Monday, 10 May 2021

When will lockdown end?

Since the first national lockdown in March 2020, each country in the UK has been living with varying levels of restrictions.

A third national lockdown came into effect in England in January, after Boris Johnson announced the planned measures on January 4, stating that he had ‘no choice’ but to impose the new lockdown, with the second wave projected to be twice the size of the first.

All four countries in the UK are currently under lockdown.
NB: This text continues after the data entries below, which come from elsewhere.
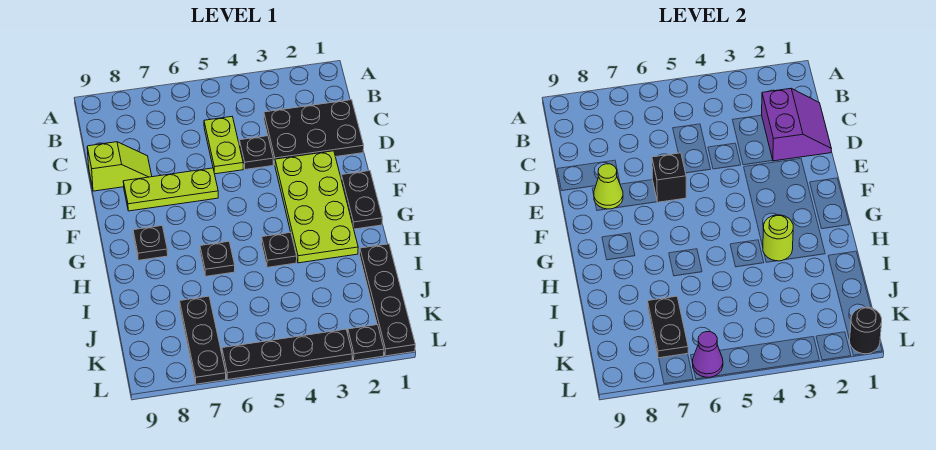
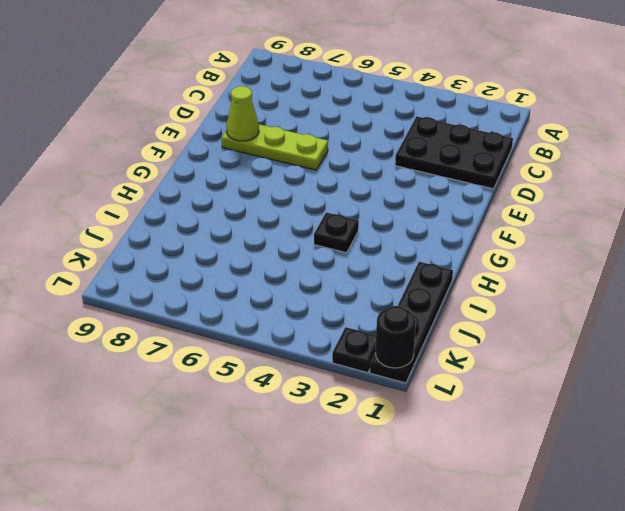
none -> lime plate C5:D5 level 1
none -> black plate D4 level 1
none -> lime slope D8:D9 level 1 top 9

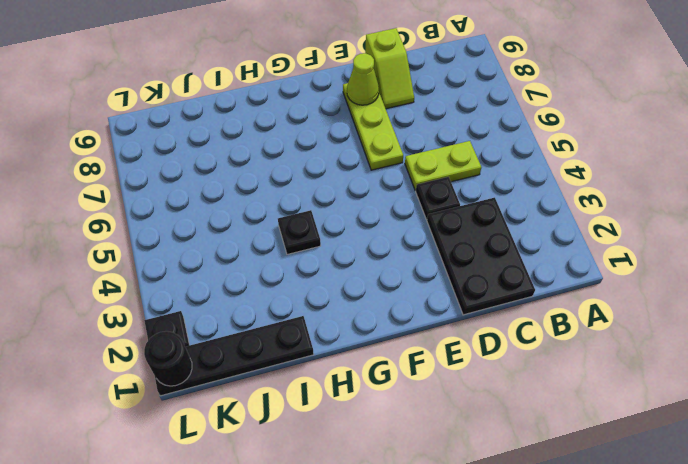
none -> lime plate E2:H3 level 1
none -> black plate F1:G1 level 1
none -> black plate G8 level 1

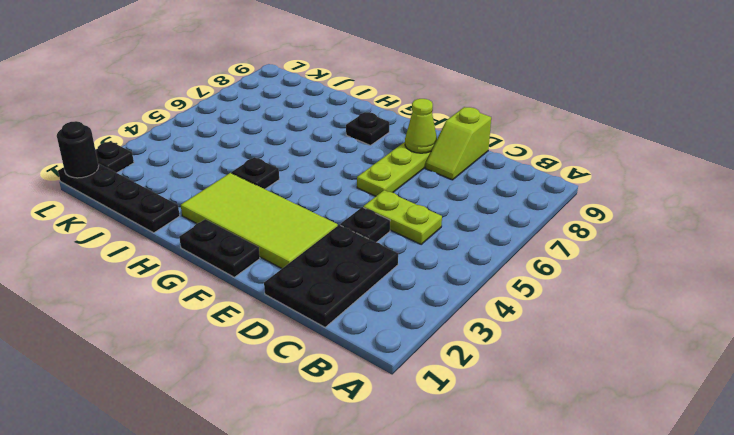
lime tile E2:H3 level 1 -> lime plate E2:H3 level 1
none -> black plate H6 level 1
none -> black plate J7:L7 level 1
none -> black plate L3:L6 level 1

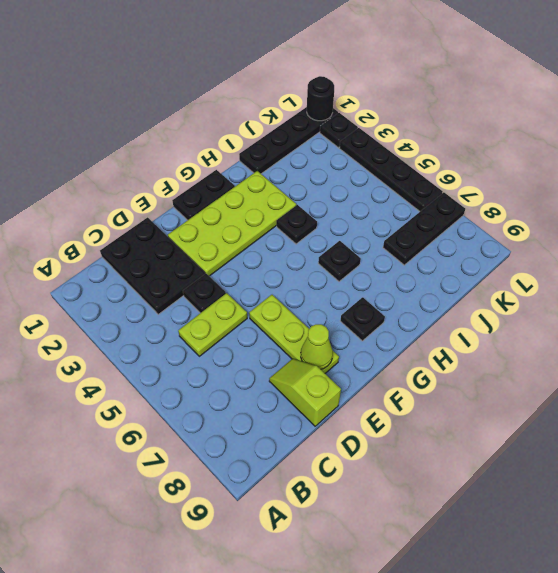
none -> purple slope C1:D2 level 2 top 2
none -> black brick E6 level 2
none -> lime round brick H3 level 2

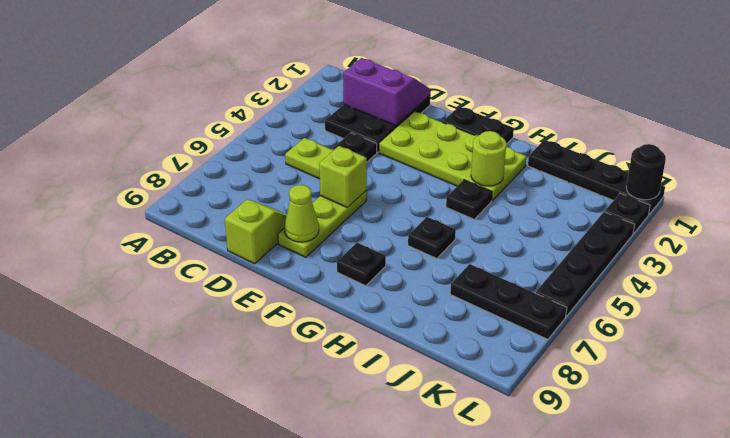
lime brick E6 level 2 -> black brick E6 level 2
none -> black plate J7:K7 level 2
none -> purple cone L6 level 2

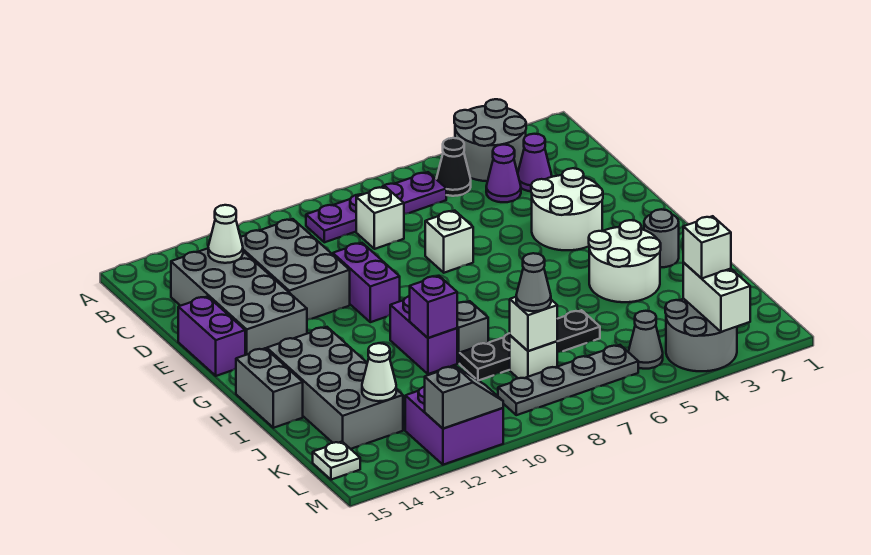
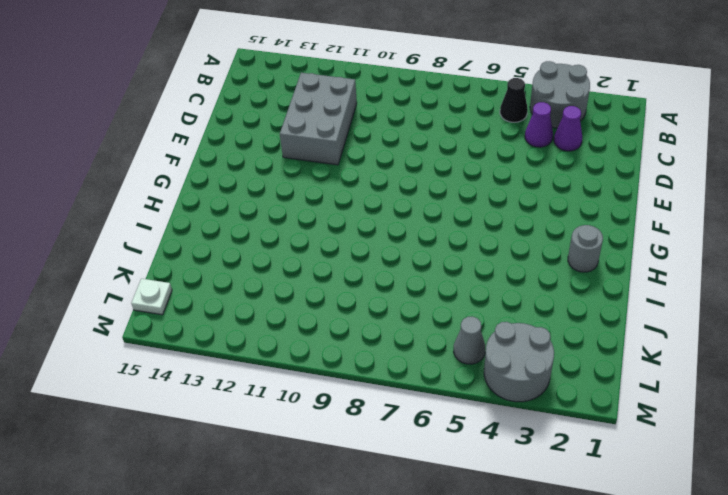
none -> purple plate B6:B9 level 1
none -> white brick C8 level 1
none -> grey brick C13:F14 level 1
none -> white round brick E3:F4 level 1

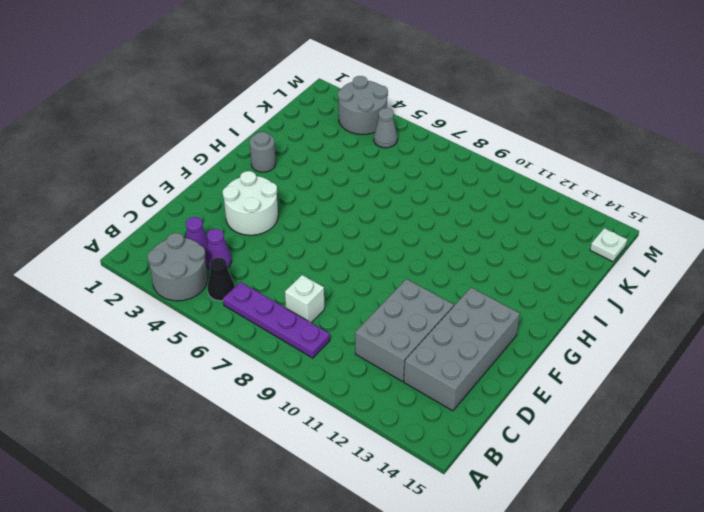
none -> white brick E7 level 1
none -> purple brick E10:F10 level 1
none -> purple brick E15:F15 level 1
none -> white round brick H3:I4 level 1

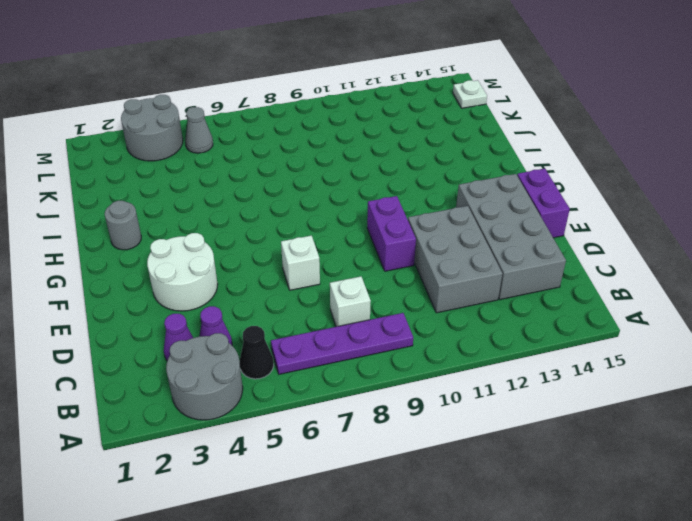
none -> white round brick H3:I4 level 1
none -> purple brick H10:I10 level 1
none -> grey brick H13:K14 level 1
none -> grey brick H15:I15 level 1

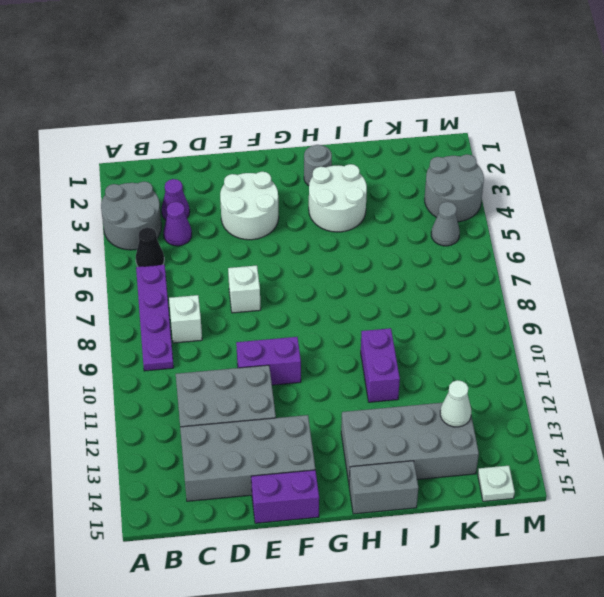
purple brick I10:I11 level 1 -> purple brick H10:I10 level 1
none -> grey brick I9 level 1
none -> black plate J6:J9 level 1
none -> white brick K8 level 1
none -> grey plate L6:L9 level 1

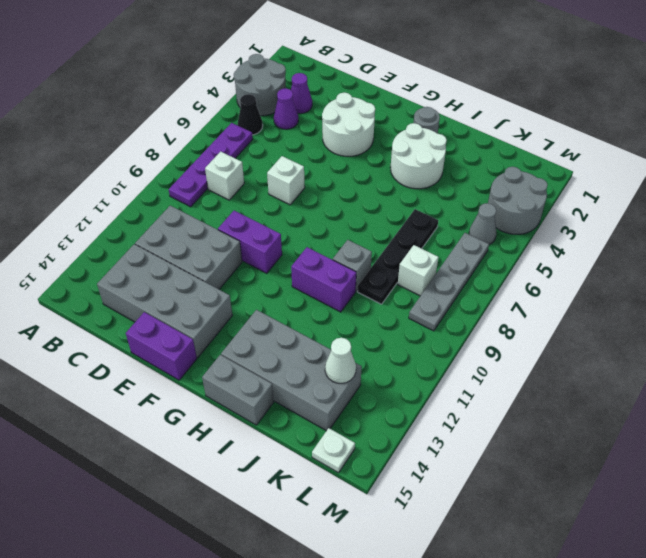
none -> purple brick L11:M12 level 1
none -> white cone C13 level 2
none -> purple brick I10 level 2
none -> white brick K8 level 2

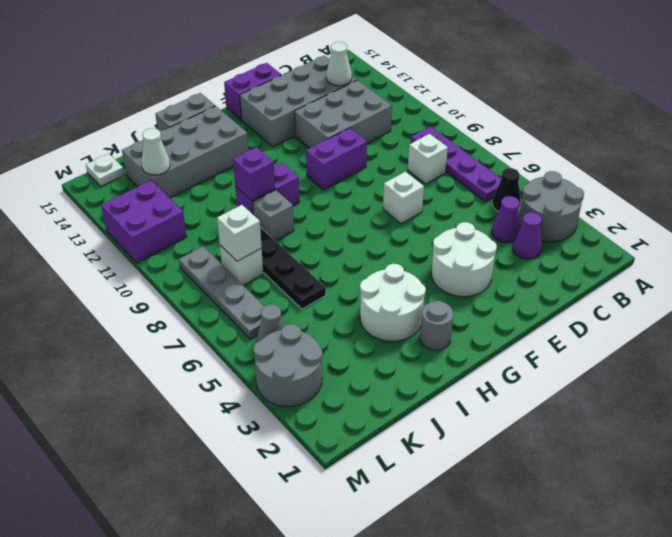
none -> white brick L3:M3 level 2
none -> grey slope M11:M12 level 2 top 12
none -> grey cone K8 level 3
none -> white brick L3 level 3

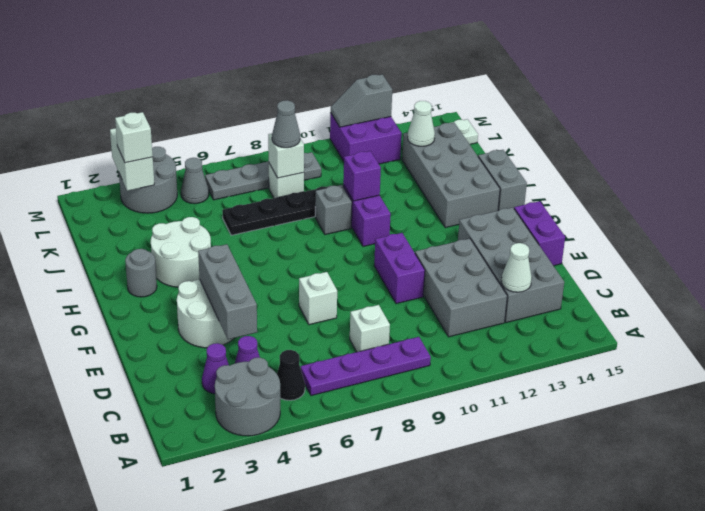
grey brick D4:F4 level 2 -> none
Is there a timeline for when we are coming out of lockdown?

When will this lockdown end in the UK?

The current lockdown restrictions are enshrined in law until March 31, but remain under ‘continuous review.’

The legislation on the current rules will be in place until the end of March to allow a ‘controlled’ easing of restrictions – with Boris Johnson previously telling the Commons that the end of the national lockdown will not happen with a ‘big bang’ but a ‘gradual unwrapping.’

This means that, even if the national lockdown does end, the country won’t go back to normal but more likely revert back to localised tier systems, as we saw in the latter half of 2020.

On January 15, Prime Minister Boris Johnson hinted at three things that would need to happen before lockdown could end.

The Sunday Times reported that these three things are part of a plan that the Cabinet has agreed on as a strategy for lifting lockdown.

This would involve:

  • Areas being put into lower tiers once death rates had fallen.
  • The number of hospital admissions drops.
  • Large numbers in the 50- to 70-year-old age range being vaccinated.

When is the next lockdown review?

For England, the PM has insisted the rules will be kept under ‘continuous review’ and be reviewed every two weeks.

The next review is expected to take place on February 3.

Each UK country will have their own plan going forward – but Nicola Sturgeon has confirmed that the lockdown in Scotland will be extended until at least mid-February.

She told MSPs on January 19: ‘We believe that the lockdown restrictions – and the sacrifices everyone continues to make – are beginning to have an impact.

‘Case numbers – which had been rising rapidly – appear to have stabilised and even declined. In the week to January 14, there was an average of around 1,900 confirmed new cases per day. This is an 18% reduction on the previous week.’

The current lockdown rules in Wales are expected to be reviewed at the end of January, but First Minister Mark Drakeford and the Welsh government have stated there is not ‘much headroom for change.’

Northern Ireland’s lockdown continues until 6 February, but Health Minister Robin Swann has warned restrictions are ‘highly unlikely’ to be eased.